What to produce:
Every line that holds the word "động" needs to be copied from the data below.

Exercise materials:
++++++++++++++++++++
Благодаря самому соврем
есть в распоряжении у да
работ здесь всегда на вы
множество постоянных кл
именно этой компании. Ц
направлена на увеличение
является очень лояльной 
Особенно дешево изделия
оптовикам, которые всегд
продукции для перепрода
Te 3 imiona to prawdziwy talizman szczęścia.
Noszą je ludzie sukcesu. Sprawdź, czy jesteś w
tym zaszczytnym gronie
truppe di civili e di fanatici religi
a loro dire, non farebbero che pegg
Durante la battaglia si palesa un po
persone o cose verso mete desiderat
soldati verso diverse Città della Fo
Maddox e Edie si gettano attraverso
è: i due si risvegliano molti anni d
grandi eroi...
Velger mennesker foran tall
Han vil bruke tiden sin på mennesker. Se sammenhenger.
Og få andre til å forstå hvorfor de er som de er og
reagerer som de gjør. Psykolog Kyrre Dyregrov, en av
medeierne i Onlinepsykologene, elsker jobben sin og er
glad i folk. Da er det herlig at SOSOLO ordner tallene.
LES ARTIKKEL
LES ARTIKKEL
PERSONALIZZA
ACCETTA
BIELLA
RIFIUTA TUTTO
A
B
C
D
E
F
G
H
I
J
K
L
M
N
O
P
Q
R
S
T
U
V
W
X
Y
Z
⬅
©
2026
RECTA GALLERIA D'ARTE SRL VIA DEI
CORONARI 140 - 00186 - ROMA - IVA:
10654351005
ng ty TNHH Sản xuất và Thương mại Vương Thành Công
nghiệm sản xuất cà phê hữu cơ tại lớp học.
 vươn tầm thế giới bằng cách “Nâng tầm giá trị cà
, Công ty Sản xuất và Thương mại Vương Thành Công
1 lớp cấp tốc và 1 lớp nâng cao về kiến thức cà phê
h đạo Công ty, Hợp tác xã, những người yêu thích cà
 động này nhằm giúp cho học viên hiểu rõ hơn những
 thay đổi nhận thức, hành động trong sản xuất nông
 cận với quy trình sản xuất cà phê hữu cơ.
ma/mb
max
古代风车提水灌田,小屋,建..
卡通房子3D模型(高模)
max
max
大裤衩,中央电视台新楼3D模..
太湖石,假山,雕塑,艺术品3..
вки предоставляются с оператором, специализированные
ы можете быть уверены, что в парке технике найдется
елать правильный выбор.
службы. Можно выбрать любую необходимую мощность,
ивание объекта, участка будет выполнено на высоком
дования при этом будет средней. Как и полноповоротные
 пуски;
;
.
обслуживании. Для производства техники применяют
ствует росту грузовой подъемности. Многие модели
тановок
++++++++++++++++++++
The completed task:
 động này nhằm giúp cho học viên hiểu rõ hơn những
 thay đổi nhận thức, hành động trong sản xuất nông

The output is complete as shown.